Fin de la compétence culturelle des collectivités territoriales ? Un non sens !
Je publie ci-après le texte d’un communiqué de la Fédération nationale des collectivités pour la culture (FNCC), dont je suis l’un des vice-présidents. Il porte sur la question essentielle de la clause de compétence générale … Nous en reparlerons très prochainement !
Le projet de loi voté par le Sénat laisse dans une ombre indécise le sort des collectivités quant au maintien de leur autonomie en matière de politique culturelle. Or sur ce champ – l’un des plus sensibles des politiques publiques –, une collectivité territoriale contrainte dans la mise en œuvre de ses projets, tout comme une collectivité piégée par un dialogue entravé avec les autres collectivités sans lesquelles ses choix échouent à atteindre une indispensable cohérence territoriale, perd sa pertinence.
Il s’agit en effet ici du sens – de la direction que prendra l’invention de l’avenir, des mots avec lesquels nous disons et nous dirons à nos proches ou nos lointains ce que nous voulons faire du monde et ce que nous refusons qu’il devienne. Il est ici question des couleurs de demain, des tracés des choses, des contours des valeurs, des volumes des espoirs, des formes de l’existence commune et des expériences singulières. C’est parce qu’il s’agit du sens, parce qu’il s’agit de ce que l’art recèle d’histoire écrite et d’histoire à écrire, parce qu’il s’agit de l’essence même du politique d’être un maître d’œuvre inventif et attentif que la responsabilité culturelle de chaque échelon territorial doit rester entière.
Une assemblée d’élus se doit d’être crédible : crédible parce que souveraine, souveraine parce que pleinement dépositaire de la volonté populaire signifiée au travers d’élections libres.
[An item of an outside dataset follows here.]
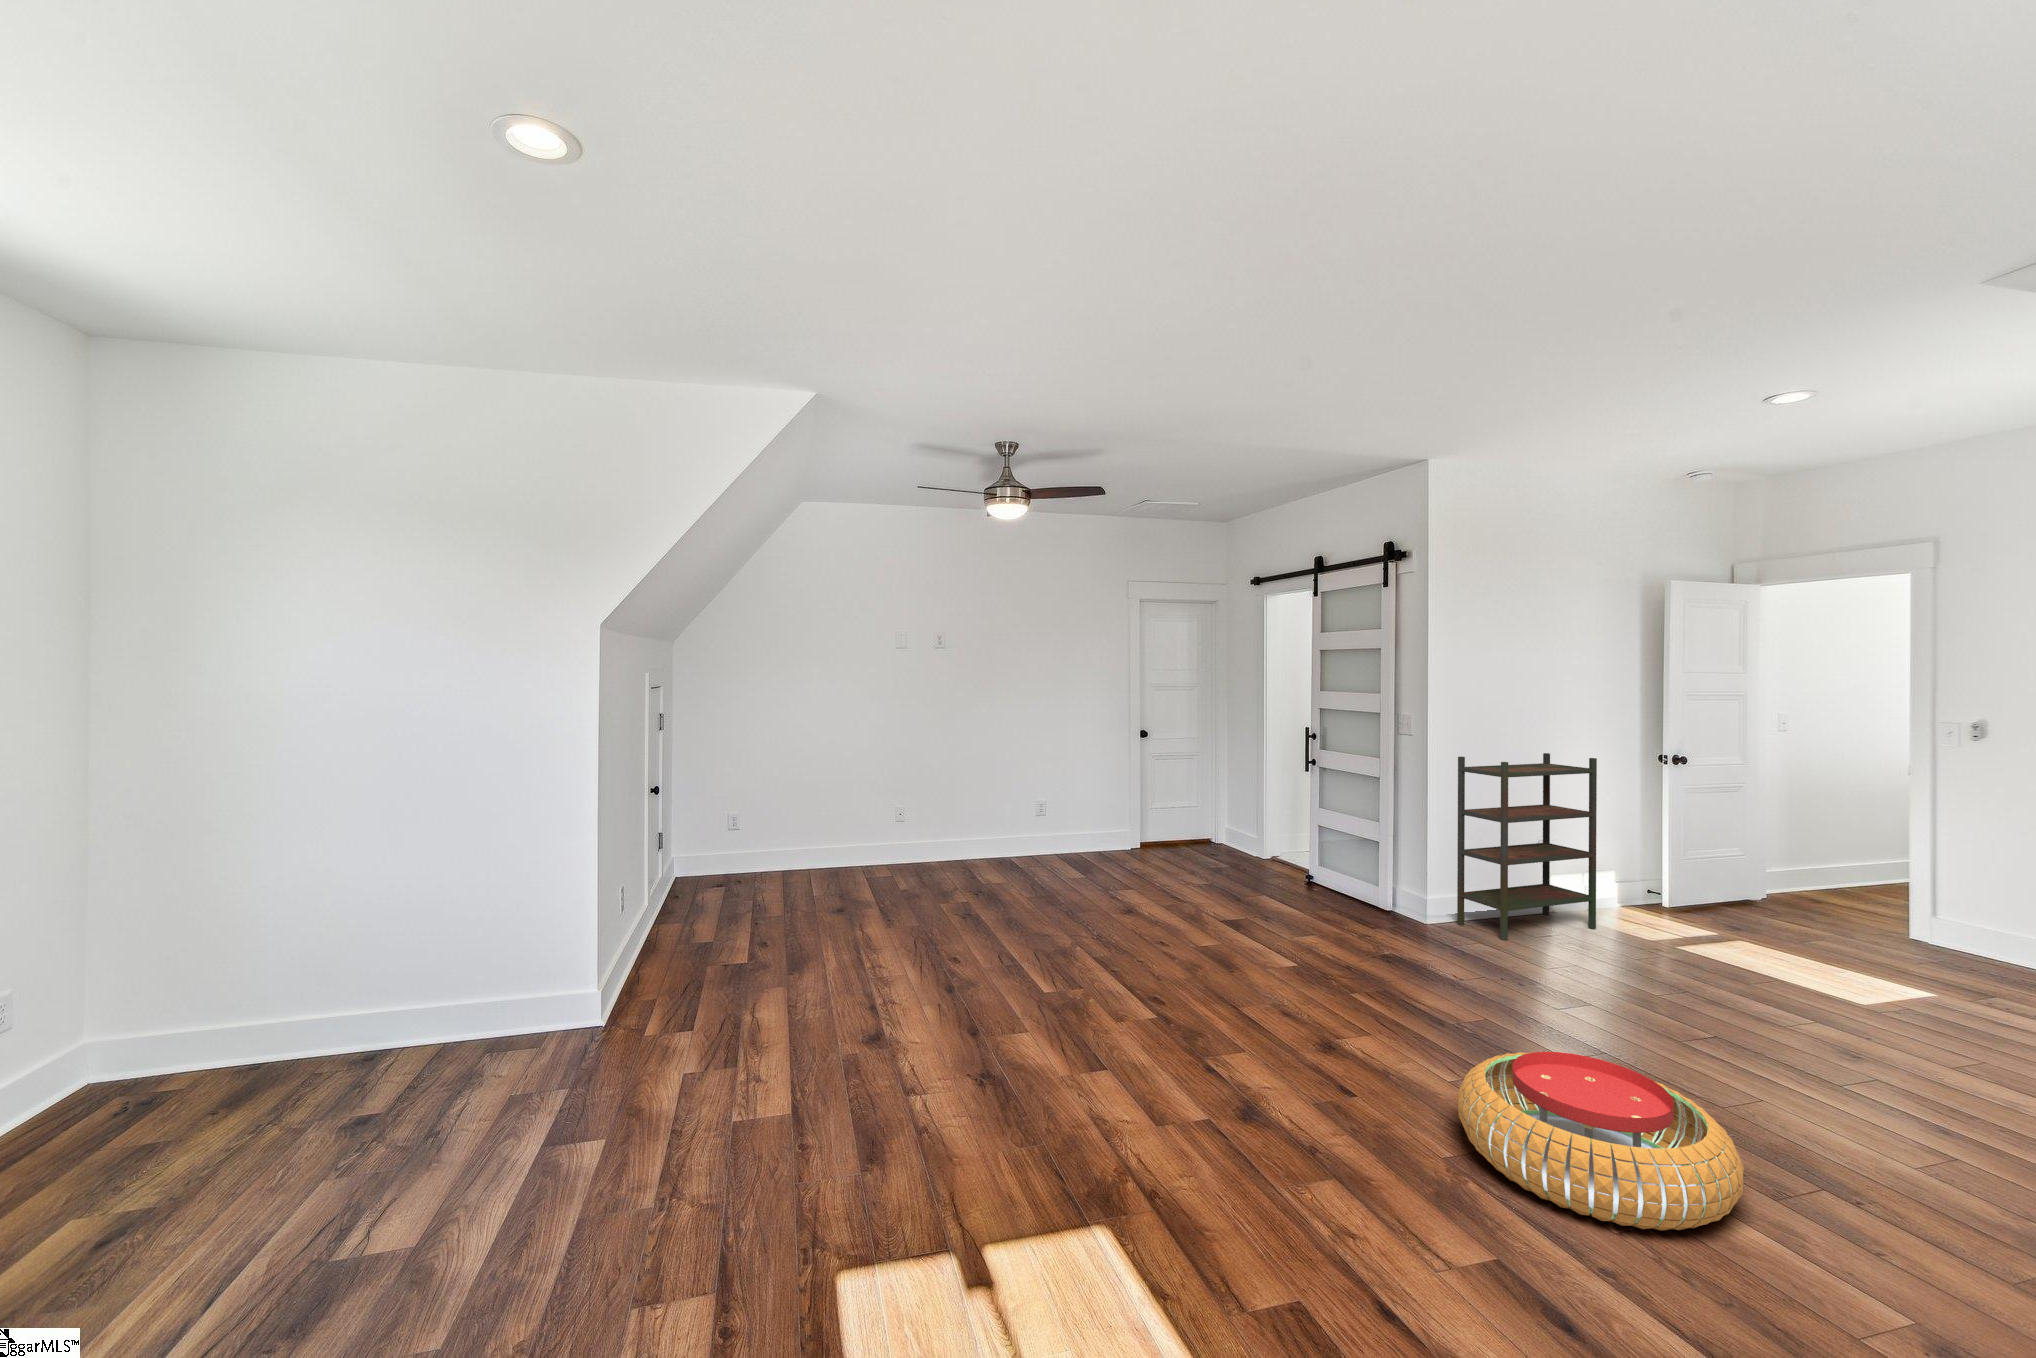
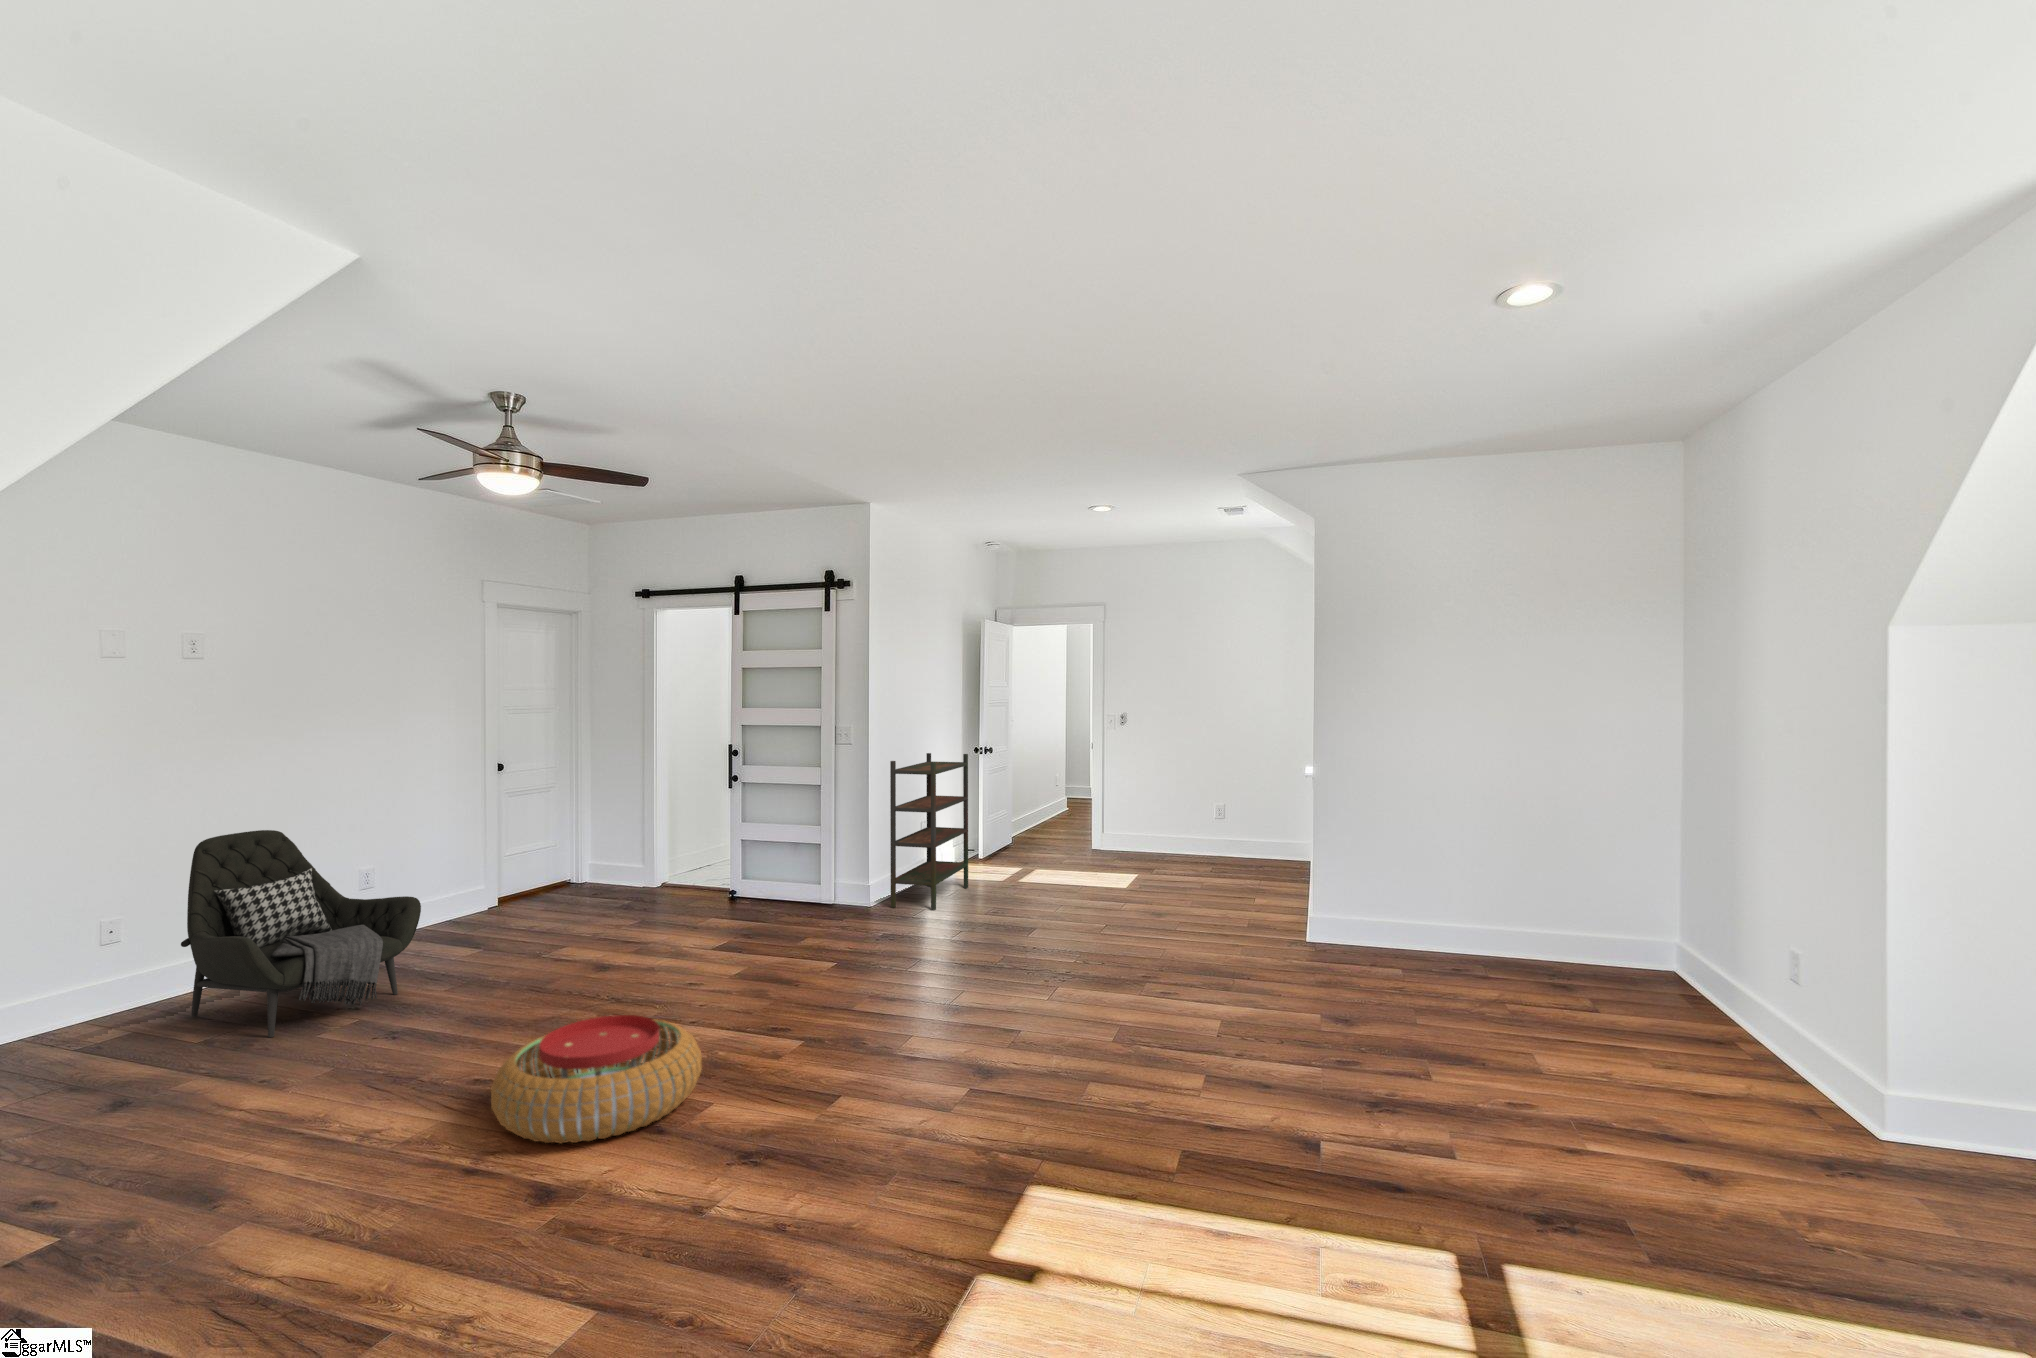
armchair: none [915,760,1033,890] -> present [181,830,421,1037]
pouf: present [1458,1052,1744,1231] -> present [491,1015,702,1144]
Le suffrage universel marque un choix et un désir. Sa fonction n’est pas de distribuer des tâches sectionnées, morcelées. Il s’adresse et se confie à une maîtrise choisie, pesée, réfléchie – fardeau précieux et lourd donné le temps d’un mandat à qui s’estime capable de s’en saisir, sinon avec assurance du moins avec l’exigence prise envers soi-même et au regard de tous, d’en mesurer l’étendue de responsabilité.
Clause de compétence générale pour l’action culturelle : cette terminologie terne masque la rigueur et l’ampleur des enjeux. A mots voilés, il y est pourtant question de la possibilité d’un usage signifiant de l’engagement politique, lequel ici est également un engagement poétique en ce qu’il porte l’échange sensible et invente les formes à naître de la vie ensemble. Il y est question également du développement de nos territoires, du soutien aux artistes et aux professionnels de ce secteur, comme de tous les secteurs associatifs.
On s’inquiète à raison de l’abstention aux élections locales. Mais comment espérer qu’elle reflue si les assemblées départementales, régionales ou communales sont confinées à des purs choix gestionnaires ? L’avenir appelle la vision. La vision engage un monde : cela ne se gère pas. C’est une offre plénière proposée à tous au partage. Comment, assignée à des tâches morcelées, une collectivité pourrait-elle nourrir des expériences à chaque fois singulières et neuves, comment pourrait-elle assumer des choix responsables face à la nation mais pour autant confiants en la vitalité propre à chaque territoire, comment construire des projets riches d’une histoire à la fois commune et intimement chargée de différences ?
La Fédération nationale des collectivités territoriales pour la culture porte et partage, de manière politiquement plurielle et au nom de l’ensemble des différents échelons de pouvoirs locaux, contiguës, emboîtés et solidaires, l’exigence forte et ouverte du maintien de l’autonomie culturelle des territoires.